Intestinal ischemia, also called mesenteric ischemia, is a severe gastrointestinal and vascular medical emergency caused by a sudden decrease of blood flow through the mesenteric vessels. It generates hypoperfusion of intestinal tissues and can rapidly progress to intestinal wall infarction, systemic inflammation or even death if not treated in time. The mortality of this condition is still considerably high despite all the medical advances of the past few years. This is partially due to the difficulty of diagnosing early stage mesenteric ischemia. Indeed, a speedy and correct diagnosis is decisive for suitable medical care. However, early symptoms are unspecific and conventional clinical markers are neither specific nor sensitive enough. In the last few years, significant clinical and preclinical efforts have been made to find biomarkers which could predict gastrointestinal damage before it becomes irreversible. Here, the gut-derived hormone glucagon-like peptide-1 (GLP-1) is described as a potential early biomarker of this severe condition. Indeed, GLP-1 plasma levels rise rapidly in both mice and humans with intestinal ischemia. This discovery could counter the cruel lack of clinical biomarkers available to diagnose and therefore manage intestinal ischemia efficiently in the early stages. GLP-1 could thus become part of a panel of biomarkers for intestinal ischemia and could help to reduce the associated high mortality rates.

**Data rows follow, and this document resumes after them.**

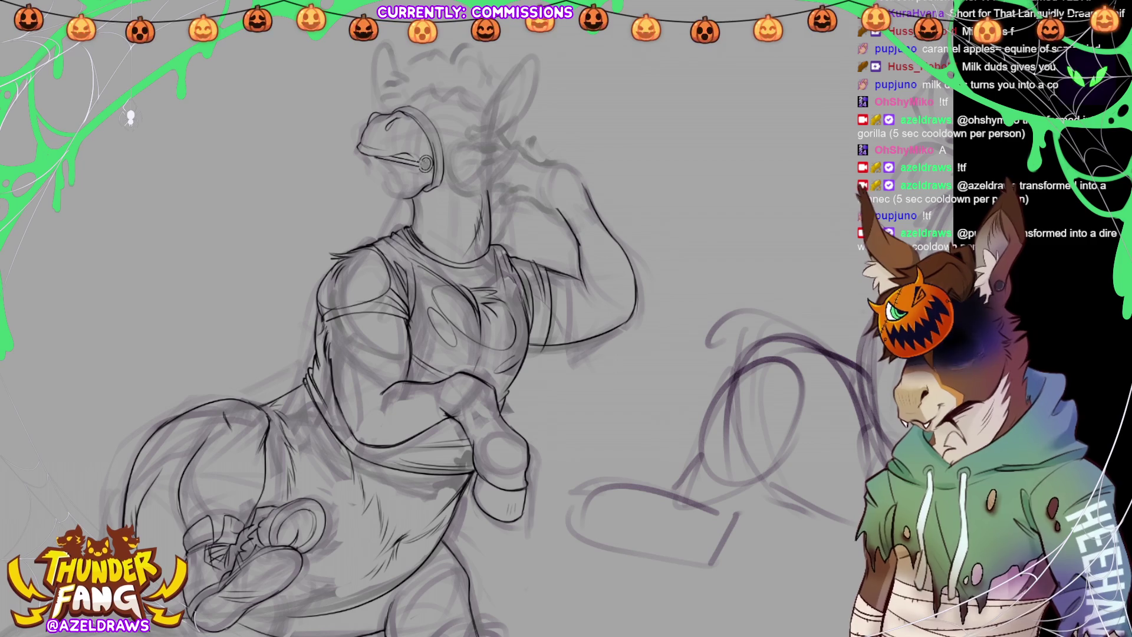
pyautogui.moveTo(419, 165); pyautogui.dragTo(423, 158)
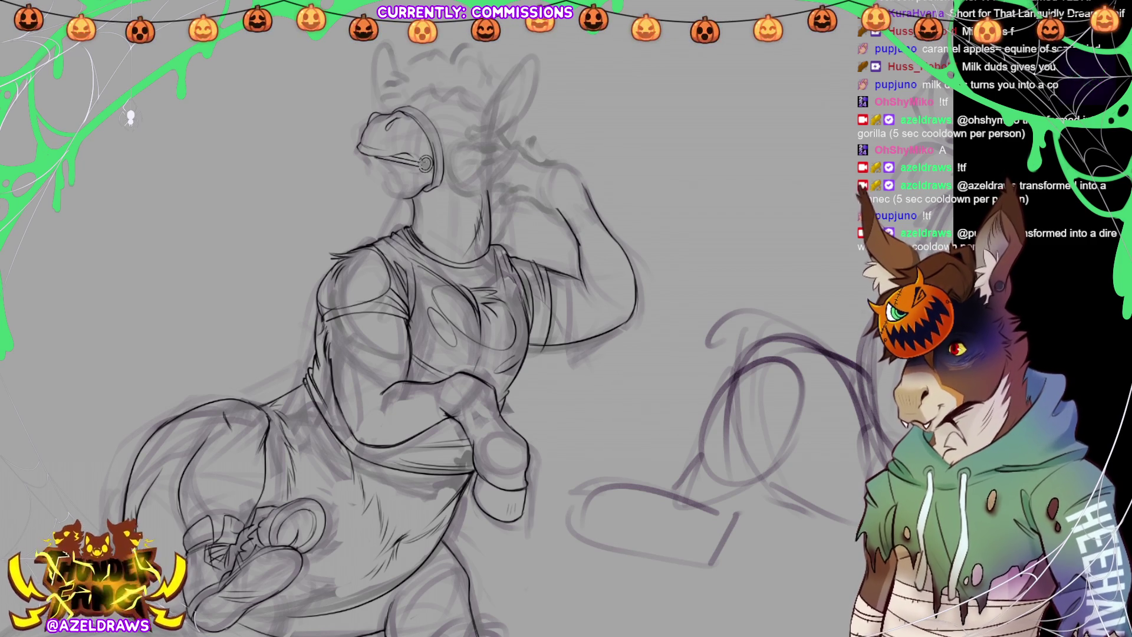
pyautogui.moveTo(425, 163); pyautogui.dragTo(423, 164)
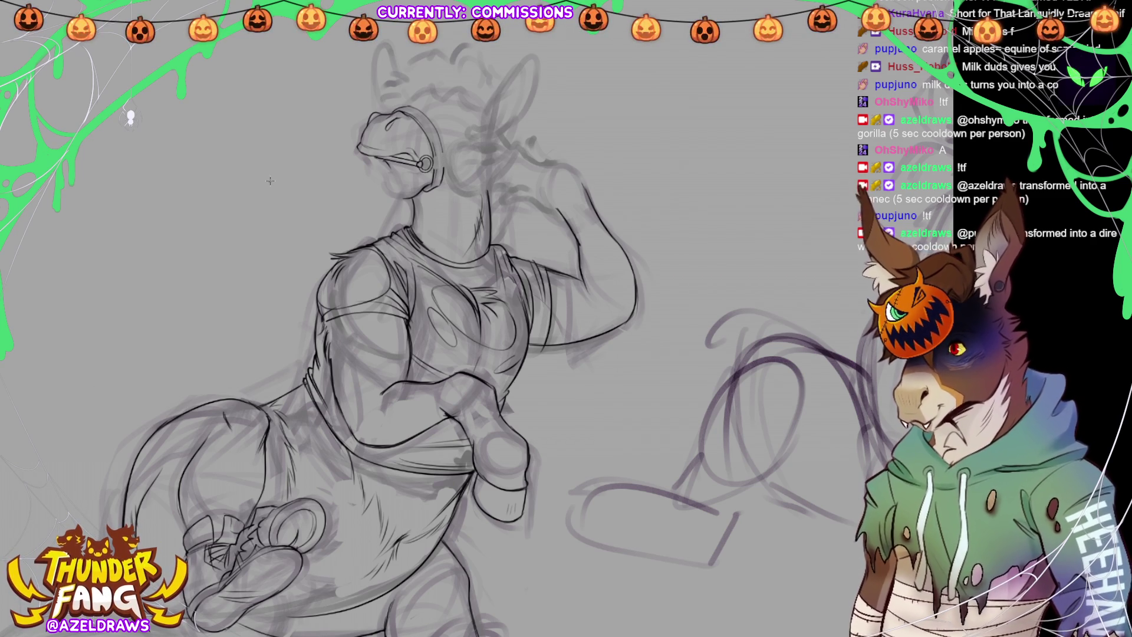
pyautogui.scroll(2, 481, 320)
# Ink the headphone band extending up from the earcup, redrawing it once.
pyautogui.scroll(5, 449, 354)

肠缺血，也称为肠系膜缺血，是由于通过肠系膜血管的血流量突然减少引起的严重胃肠道和血管医学紧急情况。如果不及时治疗，它会引起肠道组织灌注不足，并迅速发展为肠壁梗塞，全身性炎症甚至死亡。尽管过去几年在医学上取得了进步，但这种疾病的死亡率仍然很高。这部分是由于诊断早期肠系膜缺血的困难。实际上，快速正确的诊断对于适当的医疗护理至关重要。但是，早期症状是非特异性的，常规的临床标志物既没有特异性也没有足够的敏感性。在过去的几年里，为了寻找可以在胃肠道不可逆转之前预测胃肠道损害的生物标记物，人们进行了重大的临床和临床前努力。在这里，肠源性激素胰高血糖素样肽1（GLP-1）被描述为这种严重疾病的潜在早期生物标志物。实际上，在患有肠缺血的小鼠和人类中，GLP-1血浆水平均迅速升高。这一发现可以弥补临床生物标志物可用于诊断并因此在早期有效管理肠缺血的残酷缺乏。因此，GLP-1可能成为肠道缺血生物标志物组的一部分，并可能有助于降低相关的高死亡率。肠道源性激素胰高血糖素样肽1（GLP-1）被描述为这种严重疾病的潜在早期生物标志物。实际上，在患有肠缺血的小鼠和人类中，GLP-1血浆水平均迅速升高。这一发现可以弥补临床生物标志物可用于诊断并因此在早期有效管理肠缺血的残酷缺乏。因此，GLP-1可能成为肠道缺血生物标志物组的一部分，并可能有助于降低相关的高死亡率。肠道源性激素胰高血糖素样肽1（GLP-1）被描述为这种严重疾病的潜在早期生物标志物。实际上，在患有肠缺血的小鼠和人类中，GLP-1血浆水平均迅速升高。这一发现可以弥补临床生物标志物可用于诊断并因此在早期有效管理肠缺血的残酷缺乏。因此，GLP-1可能成为肠道缺血生物标志物组的一部分，并可能有助于降低相关的高死亡率。